Vegas Latapié took his leave of Juan Carlos on 6 November as if he would be seeing him the next day. He returned to Switzerland on 7 November. At Lisbon Airport, he gave Pedro Sainz Rodríguez a letter to deliver to the Prince. ‘My beloved Sire, Forgive me for not saying that I was leaving. The kiss that I gave you last night meant goodbye. I have often told you that men don’t cry and, so that you don’t see me cry, I have decided to return to Switzerland before you go to Spain. If anyone dares tell Your Highness that I have abandoned you, you must know that it is not true. They didn’t want me to continue at your side and I have no choice in the matter. When I return to Spain for good, I will visit Your Highness. Your faithful friend who loves you with all his soul asks only that you be good, that God bless you and that occasionally you pray for me. Eugenio Vegas Latapié.’109 That such an austere and inflexible character as Vegas could be moved to write such a sad and tender letter testifies to his closeness to the Prince.

It serves to underline that, although there were many political reasons why Juan Carlos had to be educated in Spain, the entire episode could have been handled with greater sensitivity to his emotional needs. Gil Robles wrote in his diary: ‘Vegas may have his defects – who doesn’t? – but nobody outdoes him in loyalty, firmness of purpose, unselfishness and affection for the Prince. And, despite everything, with cold indifference, they just dumped him.
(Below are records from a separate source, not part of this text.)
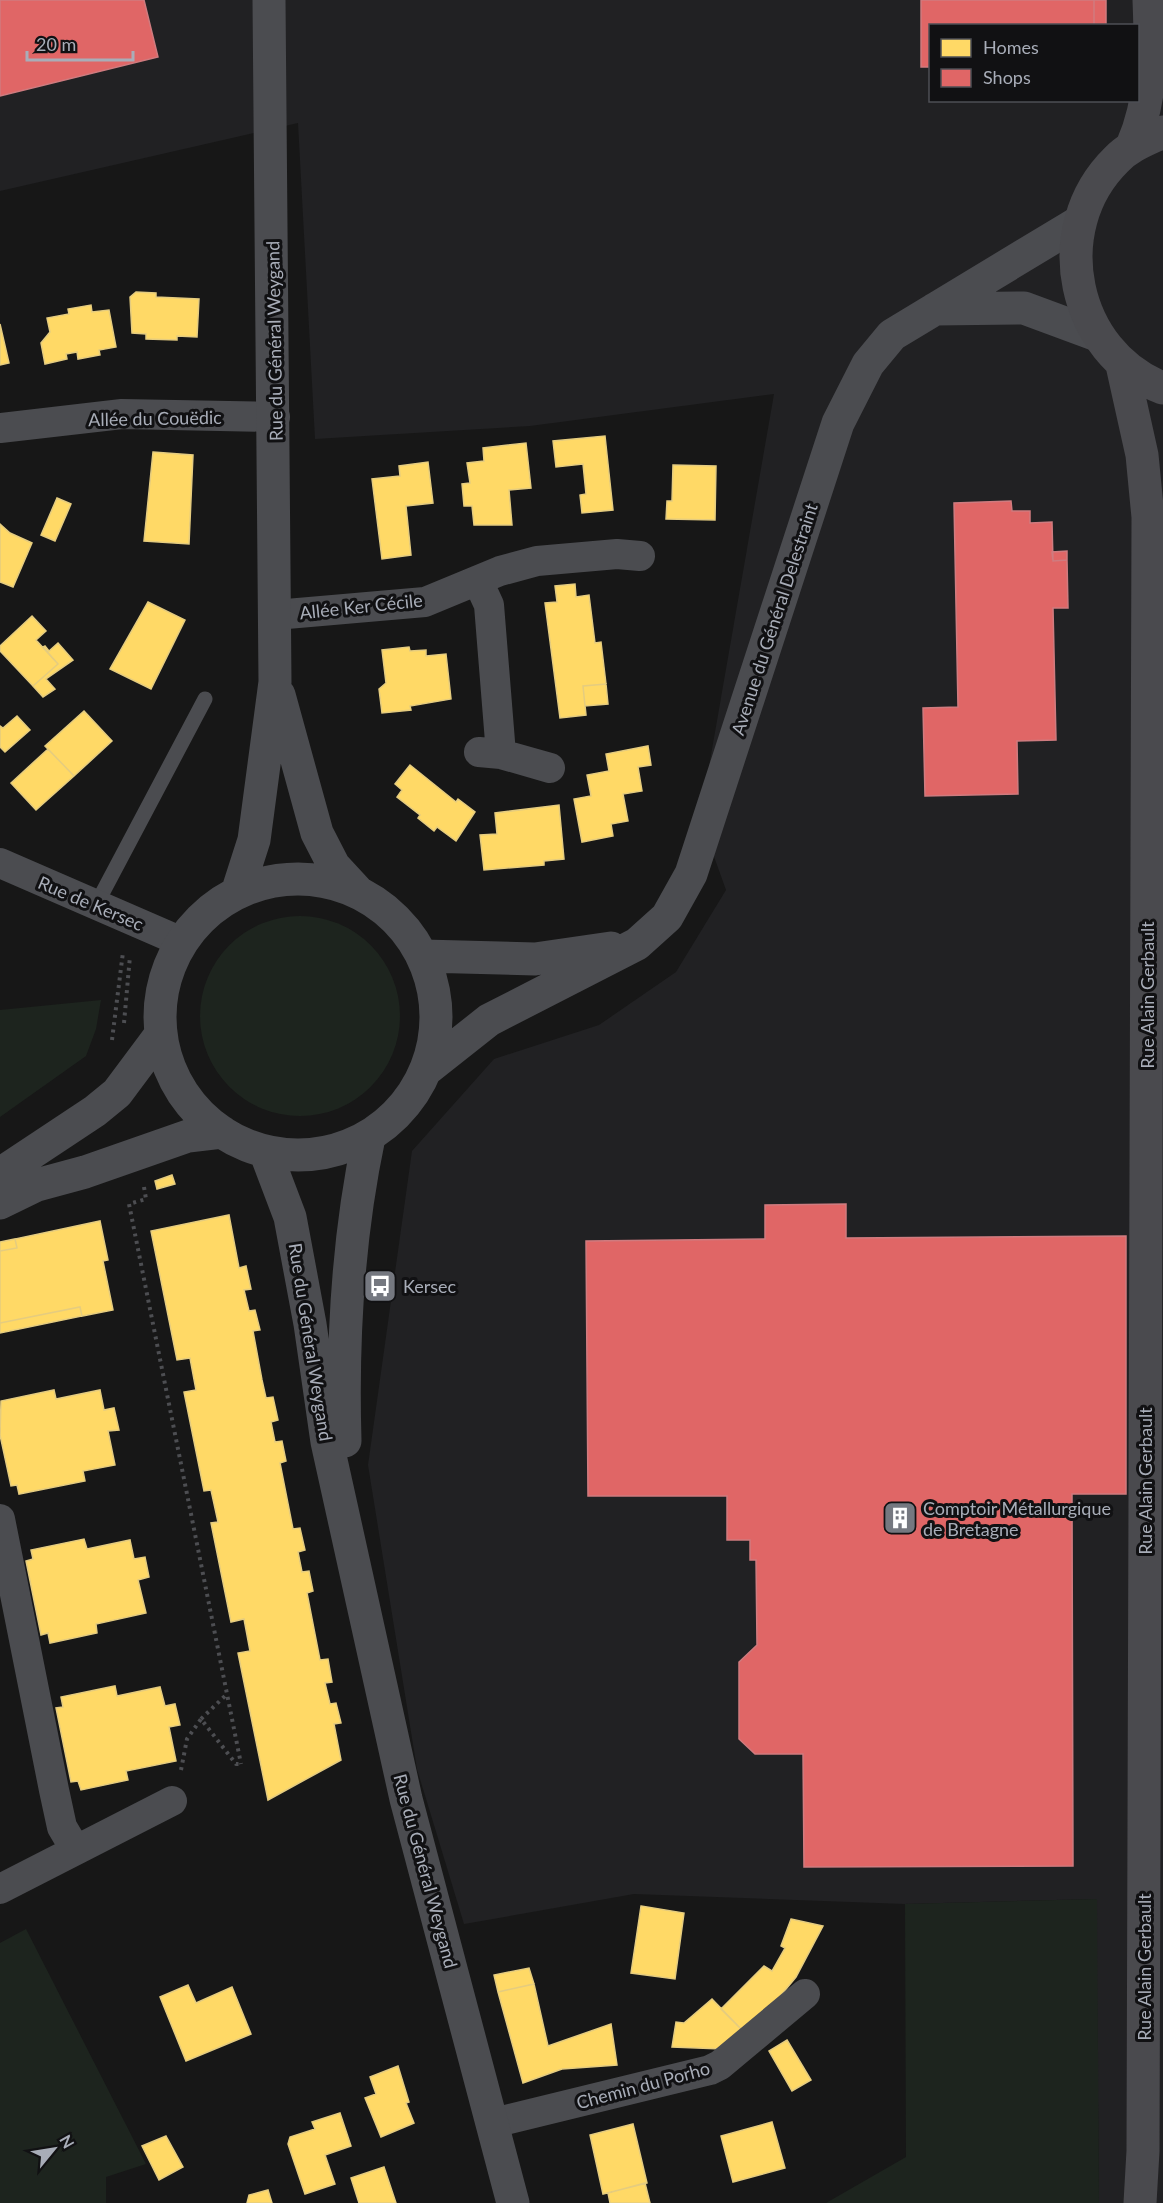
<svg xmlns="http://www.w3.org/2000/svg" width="1163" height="2203" viewBox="0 0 1163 2203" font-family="Lato,sans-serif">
  <rect width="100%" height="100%" fill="#171717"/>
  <!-- built -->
  <path fill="#212123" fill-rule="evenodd" d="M0 0H1163V2203H1099L1096 1899 905 1904 634 1894 464 1924 417 1769 368 1465 412 1151 494 1059 599 1025 676 972 726 890 697 809 707 778 774 394 530 426 315 439 298 123 0 191ZM930 26H1138V100H930Z"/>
  <!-- green -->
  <path fill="#1d241e" d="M200 1016a100 100 0 1 1 200 0a100 100 0 1 1-200 0Z
    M101 1000 96 1029 86 1056 0 1117V1010Z
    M1097 1899 1099 2203H826L906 2157 905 1904Z
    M26 1929 146 2164 106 2177V2203H0V1943Z"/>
  <!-- homes -->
  <path fill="#ffd966" stroke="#e5cc7f" stroke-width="1.5" d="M136 292 156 293V297L199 299 197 337 177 336V340L146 339V334L132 333 130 297Z
    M91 305 92 312 109 310 116 347 99 350 100 355 78 359 77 352 66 354 67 359 45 364 41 343 50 332 47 318 69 314 68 309Z
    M0 324 9 363 0 365Z
    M605 436 613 510 582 513 580 495 586 494 583 464 556 467 553 441Z
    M526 443 531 488 509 490 512 525H474L472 506H464L462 484 470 483 467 463 484 461 483 448Z
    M153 452 193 455 189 544 144 541Z
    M428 462 433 503 406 506 411 555 382 559 372 479 400 476 399 466Z
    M673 465 716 466 715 520 666 519 667 501H672Z
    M57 498 71 504 55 541 41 535Z
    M0 524 10 533 32 543 13 587 0 582Z
    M575 584 576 597 589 595 595 643 601 642 606 684 583 686 586 715 560 718 545 603 557 602 555 586Z
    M148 602 185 620 151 689 110 669Z
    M32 616 46 631 36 640 58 664 33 686 0 651V646Z
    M58 643 73 660 46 679 55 689 43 697 33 686 58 664 43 647 45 646 49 651Z
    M409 647 410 651 426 650V656L446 654 451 699 410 706 411 710 382 713 379 689 386 683 382 650Z
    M606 684 608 704 585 706 583 686Z
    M84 711 112 741 74 776 45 746Z
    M17 716 30 730 5 752 0 747V726L3 728Z
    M648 746 651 765 638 767 642 791 623 794 628 821 611 824 613 836 582 842 574 799 591 796 587 775 609 771 606 754Z
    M48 749 74 776 36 810 11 783Z
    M410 765 456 802 458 799 475 812 456 841 437 827 434 831 418 818 420 815 397 797 402 790 395 784Z
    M559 805 564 859 544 861V865L484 870 480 835 497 834 495 813Z
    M172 1175 175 1184 157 1189 155 1181Z
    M229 1215 239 1268 246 1266 251 1289 244 1290 249 1311 255 1310 260 1330 253 1331 262 1380 266 1398 273 1397 278 1420 271 1422 275 1442 282 1441 286 1461 280 1463 293 1529 300 1528 305 1550 298 1552 302 1572 309 1571 313 1591 307 1593 320 1660 328 1659 332 1682 325 1683 330 1704 336 1703 341 1723 334 1724 341 1760 268 1800 238 1653 250 1651 244 1619 231 1622 211 1523 218 1522 211 1490 204 1491 184 1392 196 1390 190 1358 177 1360 151 1231Z
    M100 1221 108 1260 103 1261 113 1310 82 1316 80 1307 0 1323V1251L17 1248 15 1239Z
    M15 1239 17 1248 0 1251V1242Z
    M80 1307 82 1316 0 1333V1323Z
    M54 1390 56 1399 100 1390 104 1410 114 1408 119 1430 108 1431 115 1465 83 1471 85 1481 19 1494 17 1485 11 1486 0 1435 1 1401Z
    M84 1539 87 1549 130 1540 134 1559 145 1557 149 1577 138 1580 146 1613 96 1624 97 1633 50 1643 48 1633 41 1635 26 1561 33 1559 31 1550Z
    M115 1686 117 1696 160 1687 165 1706 175 1704 180 1725 169 1727 176 1761 126 1771 128 1780 81 1790 78 1781 71 1782 56 1708 63 1707 61 1697Z
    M641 1906 684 1913 675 1979 631 1973Z
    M791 1919 823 1926 796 1977 777 2000 743 2031 721 2009 764 1966 772 1971 785 1948 781 1946Z
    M529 1968 534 1984 498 1992 494 1975Z
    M534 1984 548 2046 611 2024 617 2065 562 2069 523 2083 498 1992Z
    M188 1985 196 2003 232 1987 251 2034 186 2061 160 1997Z
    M712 1999 743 2031 722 2049 672 2047 676 2022 684 2023Z
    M787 2040 811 2080 792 2091 769 2051Z
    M398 2066 409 2102 406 2103 414 2123 381 2137 365 2098 376 2094 370 2077Z
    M340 2113 351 2146 325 2155 335 2184 305 2194 288 2144 290 2137 315 2129 312 2122Z
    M772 2122 785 2168 733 2182 721 2136Z
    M633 2124 647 2183 603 2194 590 2135Z
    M166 2136 183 2167 159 2180 142 2146Z
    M384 2167 396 2203H359L351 2178Z
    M645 2183 650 2203H610L608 2193Z
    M268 2190 272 2203H247L249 2195Z"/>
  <!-- shops -->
  <path fill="#e06666" stroke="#cf7b7f" stroke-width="1.5" d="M0 0H144L158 57 0 96Z
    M921 0H1094V26H930V67H921Z
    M1094 0H1106V26H1094Z
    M1011 501 1012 511H1030V523L1052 522 1053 561 1067 560 1068 608H1053L1056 740 1017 741 1018 794 925 796 923 708 958 707 954 503Z
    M1067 551V560L1053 561 1052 552Z
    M846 1204V1238L1126 1236V1494H1072L1073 1866 804 1867 803 1754H755L739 1739V1662L757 1645 756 1560H750V1540H727V1496H588L586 1241 765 1239V1205Z"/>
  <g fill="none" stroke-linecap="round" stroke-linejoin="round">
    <!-- path -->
    <path stroke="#4d4e52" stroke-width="4" stroke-dasharray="3 4.5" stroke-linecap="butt" d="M124 1023 130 956
      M112 1040 123 952
      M144 1187 146 1199 129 1204 241 1764
      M201 1719 227 1694
      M181 1770 187 1739 201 1719 236 1764H241"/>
    <!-- service -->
    <path stroke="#4b4c50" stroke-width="15" d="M96 905 205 699"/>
    <!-- minor -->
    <path stroke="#4b4c50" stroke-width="30" d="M0 428 122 414 275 417
      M478 581 489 605 501 754
      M275 615 425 602 500 571 537 561 617 554 640 556
      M479 752 501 754 550 768
      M0 863 182 942
      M0 1519 54 1790 62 1827 75 1849
      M0 1889 172 1801
      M493 2123 710 2070 720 2065 805 1994"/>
    <!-- tertiary -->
    <path stroke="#4b4c50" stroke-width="33" d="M935 309 1024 308 1097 335
      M279 695 317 833 334 866 358 892
      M160 1017a138 138 0 1 1 276 0a138 138 0 1 1-276 0Z
      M237 893 254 840 275 682 269 0
      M423 956 535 959 611 948
      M427 1069 489 1020 637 944 667 917 691 874 838 423 868 364 892 335 1079 222
      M265 1151 290 1217 310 1324 327 1442 406 1799 513 2203
      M0 1174 95 1111 117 1093 161 1034
      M0 1203 37 1185 85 1172 188 1136 222 1132
      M345 1441C342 1339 348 1236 369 1137"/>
    <!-- secondary -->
    <path stroke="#4a4a4e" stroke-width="33" d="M1163 132C1146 140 1129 146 1116 160 1046 229 1072 353 1163 388
      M1132 146C1153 99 1151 51 1149 0
      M1122 365 1142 455 1148 517 1143 2151 1140 2203"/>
  </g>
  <!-- icons -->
  <defs>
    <g id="bus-square" transform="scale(1.725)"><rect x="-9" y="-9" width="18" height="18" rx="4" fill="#757880" stroke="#111113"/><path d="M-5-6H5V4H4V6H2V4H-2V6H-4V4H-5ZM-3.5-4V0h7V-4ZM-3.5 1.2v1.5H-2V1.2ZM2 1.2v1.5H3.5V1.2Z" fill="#fff"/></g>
    <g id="building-square" transform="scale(1.725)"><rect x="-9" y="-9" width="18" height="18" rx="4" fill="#757880" stroke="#111113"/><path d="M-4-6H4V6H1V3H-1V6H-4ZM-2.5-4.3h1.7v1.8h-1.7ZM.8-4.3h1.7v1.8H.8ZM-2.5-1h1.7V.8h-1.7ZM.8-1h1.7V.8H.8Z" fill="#fff"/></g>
  </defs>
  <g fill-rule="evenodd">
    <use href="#bus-square" x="380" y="1286"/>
    <use href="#building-square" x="900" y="1518"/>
  </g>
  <g text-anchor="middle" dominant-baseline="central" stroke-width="6" stroke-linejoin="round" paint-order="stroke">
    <!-- street labels -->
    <g font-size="18" fill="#a8adb8" stroke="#111113">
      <text transform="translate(274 341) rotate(-91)">Rue du Général Weygand</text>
      <text transform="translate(155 418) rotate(-1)">Allée du Couëdic</text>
      <text transform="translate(361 606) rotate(-6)">Allée Ker Cécile</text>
      <text transform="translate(774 619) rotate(-72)">Avenue du Général Delestraint</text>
      <text transform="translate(91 903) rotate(23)">Rue de Kersec</text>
      <text transform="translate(1147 995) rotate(-90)">Rue Alain Gerbault</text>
      <text transform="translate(311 1342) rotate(81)">Rue du Général Weygand</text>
      <text transform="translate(1145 1481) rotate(-90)">Rue Alain Gerbault</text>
      <text transform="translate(426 1871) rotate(75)">Rue du Général Weygand</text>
      <text transform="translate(1144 1967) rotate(-90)">Rue Alain Gerbault</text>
      <text transform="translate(643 2085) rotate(-15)">Chemin du Porho</text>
    </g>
    <!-- poi labels -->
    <g font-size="18" fill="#a8adb8" stroke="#111113" text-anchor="start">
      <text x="403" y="1286">Kersec</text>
      <text x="923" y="1508">Comptoir Métallurgique<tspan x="923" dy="21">de Bretagne</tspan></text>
    </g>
  </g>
  <!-- legend -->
  <rect x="929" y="24" width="210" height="78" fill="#111113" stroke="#4d4f55" stroke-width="1.5"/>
  <rect x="941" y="39" width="30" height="18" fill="#ffd966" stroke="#4d4f55" stroke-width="1.5"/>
  <text x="983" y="54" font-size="18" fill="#a8adb8">Homes</text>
  <rect x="941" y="69" width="30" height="18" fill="#e06666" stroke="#4d4f55" stroke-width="1.5"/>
  <text x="983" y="84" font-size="18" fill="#a8adb8">Shops</text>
  <!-- north arrow -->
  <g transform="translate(54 2149) rotate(60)" stroke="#111113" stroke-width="4.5" paint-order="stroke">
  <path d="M0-4.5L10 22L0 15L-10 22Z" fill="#a8adb8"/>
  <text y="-9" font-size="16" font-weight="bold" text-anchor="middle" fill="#a8adb8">N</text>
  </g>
  <!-- scale -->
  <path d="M27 51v9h106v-9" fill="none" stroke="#a8adb8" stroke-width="3"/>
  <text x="36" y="51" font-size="18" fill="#a8adb8" stroke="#111113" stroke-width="4.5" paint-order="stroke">20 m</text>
</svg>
How serious a thing is ingratitude, above all in a King!’110

It is a telling comment on Don Juan’s attitude to what was about to happen that he did not spend the day before the journey with his son. A perplexed Gil Robles wrote in his diary: ‘he’s gone hunting as if nothing was happening.’111 In an effort to ensure that there would be no demonstrations at the main station in Lisbon, the tearful ten-year-old Juan Carlos was waved off by his tight-lipped parents as he joined the Lusitania overnight express on the evening of 8 November at En troncamento, a railway junction far to the north of the capital. If there was one thing that might have diminished a ten-year-old boy’s sadness at having to leave his parents it was the possibility of a spell driving a train. However, that pleasure was monopolized by a grandee, the Duque de Zaragoza, decked out in blue overalls. For his journey into the unknown, the young Prince was accompanied by two sombre adults, the Duque de Sotomayor, as head of the royal household, and Juan Luis Roca de Togores, the Vizconde de Rocamora, as mayordomo.